● **Problem statement**:
Go to the line in the entries below that holds "Start VuePress Site" and repeat exactly from there through the line that holds "对于主页的样式，使用了 YAML front", inclusive.

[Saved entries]
____________

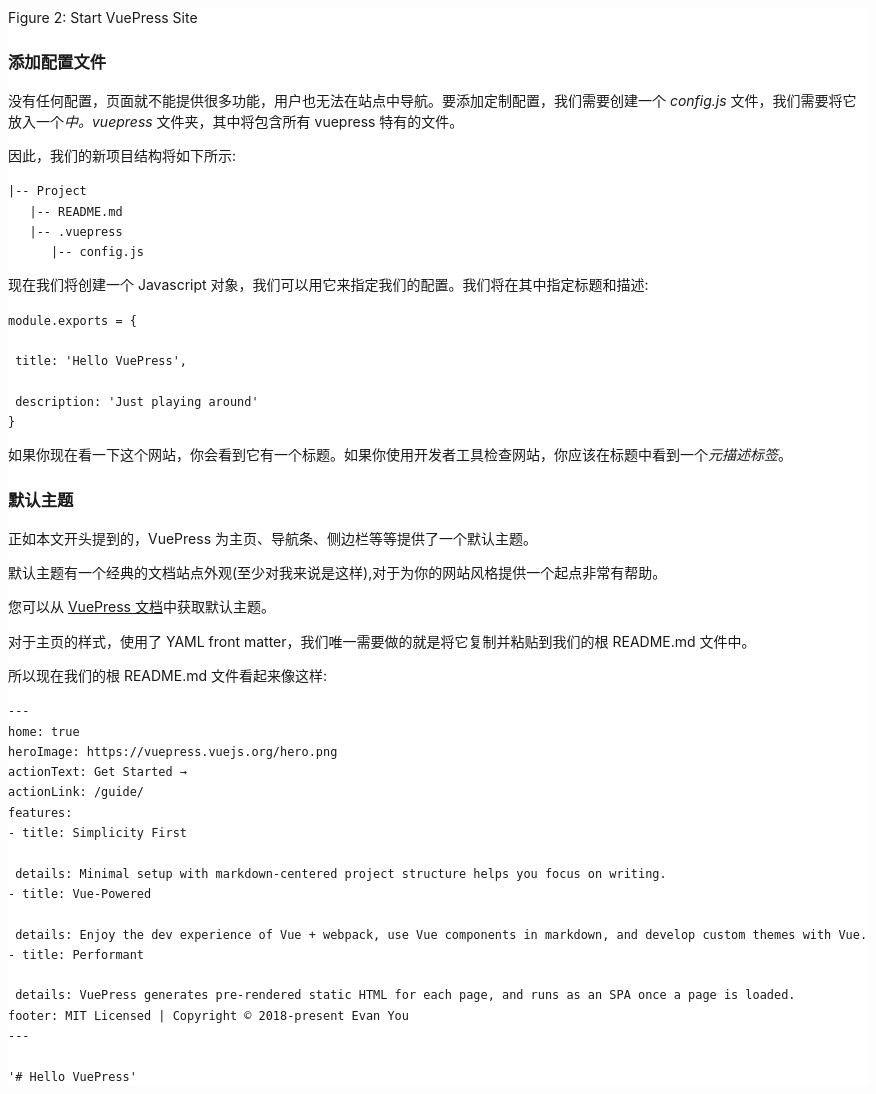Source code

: Figure 2: Start VuePress Site

### 添加配置文件

没有任何配置，页面就不能提供很多功能，用户也无法在站点中导航。要添加定制配置，我们需要创建一个 *config.js* 文件，我们需要将它放入一个*中。vuepress* 文件夹，其中将包含所有 vuepress 特有的文件。

因此，我们的新项目结构将如下所示:

```
|-- Project
   |-- README.md
   |-- .vuepress
      |-- config.js
```

现在我们将创建一个 Javascript 对象，我们可以用它来指定我们的配置。我们将在其中指定标题和描述:

```
module.exports = {

 title: 'Hello VuePress',

 description: 'Just playing around'
}
```

如果你现在看一下这个网站，你会看到它有一个标题。如果你使用开发者工具检查网站，你应该在标题中看到一个*元描述标签*。

### 默认主题

正如本文开头提到的，VuePress 为主页、导航条、侧边栏等等提供了一个默认主题。

默认主题有一个经典的文档站点外观(至少对我来说是这样),对于为你的网站风格提供一个起点非常有帮助。

您可以从 [VuePress 文档](https://vuepress.vuejs.org/theme/default-theme-config.html#homepage)中获取默认主题。

对于主页的样式，使用了 YAML front matter，我们唯一需要做的就是将它复制并粘贴到我们的根 README.md 文件中。

所以现在我们的根 README.md 文件看起来像这样:

```
---
home: true
heroImage: https://vuepress.vuejs.org/hero.png
actionText: Get Started →
actionLink: /guide/
features:
- title: Simplicity First

 details: Minimal setup with markdown-centered project structure helps you focus on writing.
- title: Vue-Powered

 details: Enjoy the dev experience of Vue + webpack, use Vue components in markdown, and develop custom themes with Vue.
- title: Performant

 details: VuePress generates pre-rendered static HTML for each page, and runs as an SPA once a page is loaded.
footer: MIT Licensed | Copyright © 2018-present Evan You
---

'# Hello VuePress'
```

____________

● **Response to the exercise**:
: Figure 2: Start VuePress Site

### 添加配置文件

没有任何配置，页面就不能提供很多功能，用户也无法在站点中导航。要添加定制配置，我们需要创建一个 *config.js* 文件，我们需要将它放入一个*中。vuepress* 文件夹，其中将包含所有 vuepress 特有的文件。

因此，我们的新项目结构将如下所示:

```
|-- Project
   |-- README.md
   |-- .vuepress
      |-- config.js
```

现在我们将创建一个 Javascript 对象，我们可以用它来指定我们的配置。我们将在其中指定标题和描述:

```
module.exports = {

 title: 'Hello VuePress',

 description: 'Just playing around'
}
```

如果你现在看一下这个网站，你会看到它有一个标题。如果你使用开发者工具检查网站，你应该在标题中看到一个*元描述标签*。

### 默认主题

正如本文开头提到的，VuePress 为主页、导航条、侧边栏等等提供了一个默认主题。

默认主题有一个经典的文档站点外观(至少对我来说是这样),对于为你的网站风格提供一个起点非常有帮助。

您可以从 [VuePress 文档](https://vuepress.vuejs.org/theme/default-theme-config.html#homepage)中获取默认主题。

对于主页的样式，使用了 YAML front matter，我们唯一需要做的就是将它复制并粘贴到我们的根 README.md 文件中。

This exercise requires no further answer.